91Ó°ÊÓ

When studying sequences, understanding their limit is crucial. A sequence \( \{a_n\} \) consists of a list of numbers, each corresponding to a natural number \( n \). Intuitively, the limit of a sequence refers to the value the terms of the sequence approach as \( n \) becomes very large. If a sequence approaches a specific value, it is said to converge, and that specific value is the limit.
In the given sequence \( \{a_n\} \) where \( a_n = \frac{(-4)^n}{n!} \), we analyze the behavior as \( n \) approaches infinity. This involves evaluating the expression for extremely large \( n \).
The concept of a limit helps determine if a sequence converges or diverges:

• If it converges, it means the terms settle around a particular number, which is its limit.
• Conversely, if it diverges, the sequence doesn't settle around any number and may approach infinity or oscillate indefinitely.

For \( a_n = \frac{(-4)^n}{n!} \), the sequence converges to zero because the denominator grows much faster than the numerator.

Factorial growth is a type of rapid growth that occurs when numbers are multiplied progressively larger integers. The factorial of a number \( n \), denoted as \( n! \), is the product of all positive integers less than or equal to \( n \). This characteristic leads to extremely fast growth rates.
For instance, consider the numbers:

• \( 3! = 3 \times 2 \times 1 = 6 \)
• \( 4! = 4 \times 3 \times 2 \times 1 = 24 \)
• \( 5! = 5 \times 4 \times 3 \times 2 \times 1 = 120 \)

As \( n \) increases, \( n! \) becomes extraordinarily large. In our sequence \( a_n = \frac{(-4)^n}{n!} \), the factorial in the denominator indicates that it grows much faster than the exponential growth in the numerator, \((-4)^n\), contributing to the sequence converging towards zero.

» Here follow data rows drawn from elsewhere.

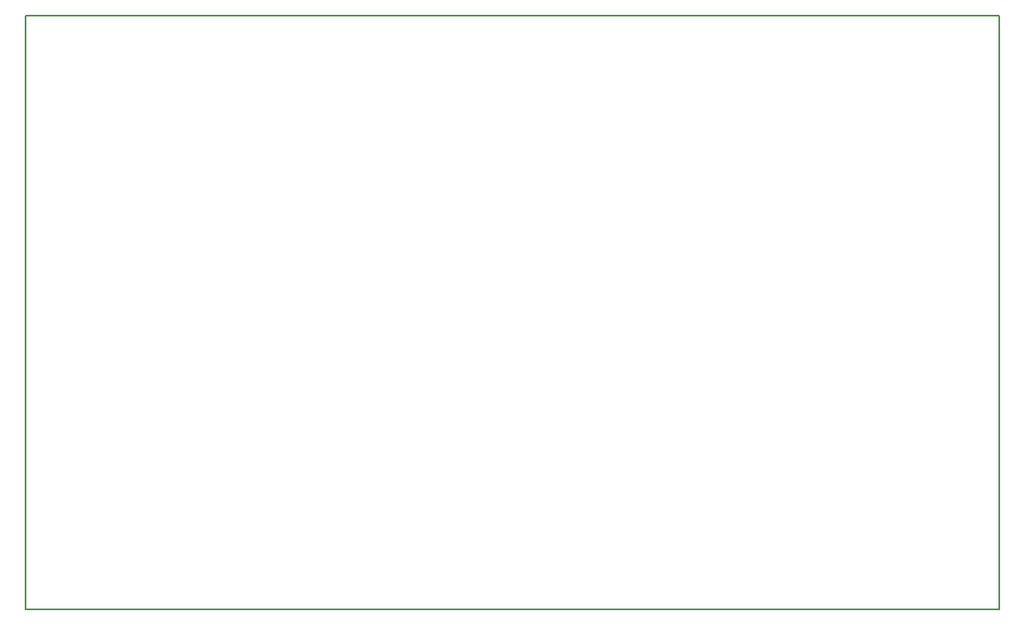
<source format=gm1>
G04*
G04 #@! TF.GenerationSoftware,Altium Limited,Altium Designer,20.0.9 (164)*
G04*
G04 Layer_Color=16711935*
%FSLAX25Y25*%
%MOIN*%
G70*
G01*
G75*
%ADD11C,0.00787*%
D11*
X0Y-9843D02*
X393701D01*
X0D02*
Y230315D01*
X393701D01*
Y-9843D02*
Y230315D01*
M02*

</source>
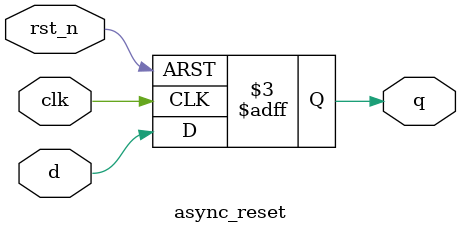
<source format=v>
module async_reset(clk,rst_n,d,q);
    input clk,rst_n,d;
    output reg q;
    always @(posedge clk,negedge rst_n)
        begin
            if(!rst_n)
                q<=0;
            else
                q<=d;
        end
endmodule

</source>
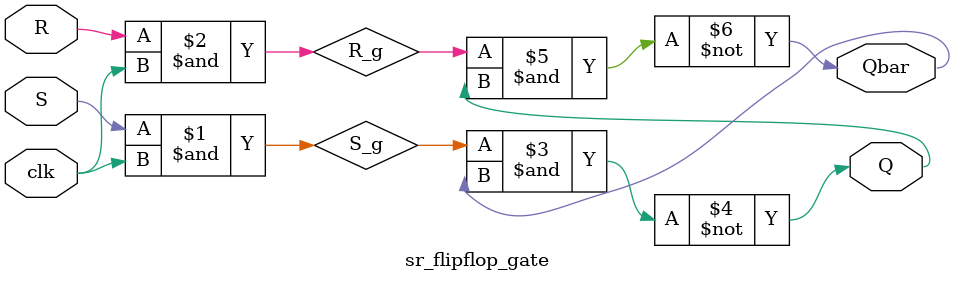
<source format=v>
module sr_flipflop_gate (
    input S, R, clk,
    output Q, Qbar
);
    wire S_g, R_g;

    and(S_g, S, clk);
    and(R_g, R, clk);
    nand(Q, S_g, Qbar);
    nand(Qbar, R_g, Q);
endmodule

</source>
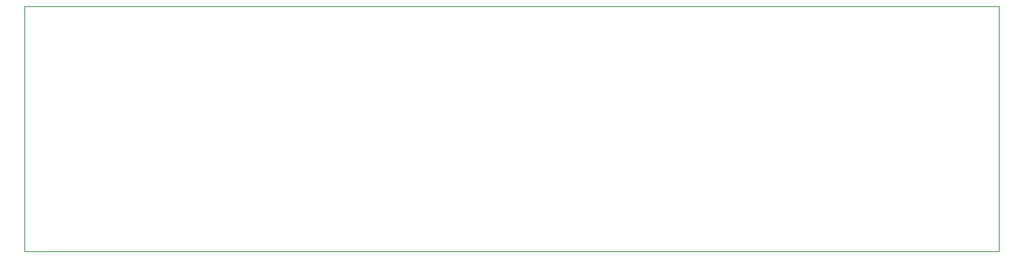
<source format=gko>
G04*
G04 #@! TF.GenerationSoftware,Altium Limited,Altium Designer,19.1.6 (110)*
G04*
G04 Layer_Color=16711935*
%FSLAX43Y43*%
%MOMM*%
G71*
G01*
G75*
%ADD13C,0.254*%
D13*
X9300Y0D02*
X327300D01*
X327300Y80000D02*
X327300Y0D01*
X9300Y80000D02*
X9300Y-0D01*
Y80000D02*
X327300Y80000D01*
M02*

</source>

Exponential growth is characterized by a quantity growing at a consistent relative rate over equal time periods. In mathematical terms, an exponential function has the form \( b^n \), where \( b \) is a constant base and \( n \) is the exponent. This type of growth can be faster than linear growth but is generally slower than factorial growth for large \( n \).
Consider the sequence given as \( a_n = \frac{(-4)^n}{n!} \). The \((-4)^n\) part represents exponential growth:

• For \( n = 1 \), \( (-4)^1 = -4 \)
• For \( n = 2 \), \( (-4)^2 = 16 \)
• For \( n = 3 \), \( (-4)^3 = -64 \)

The terms grow larger in magnitude with every increase in \( n \). However, when paired with factorial growth in \( n! \), the factorial's rate of increase surpasses the exponential increase by a considerable measure. This relationship leads to the overall sequence \( a_n = \frac{(-4)^n}{n!} \) converging to zero, as the overwhelming growth in the denominator dominates.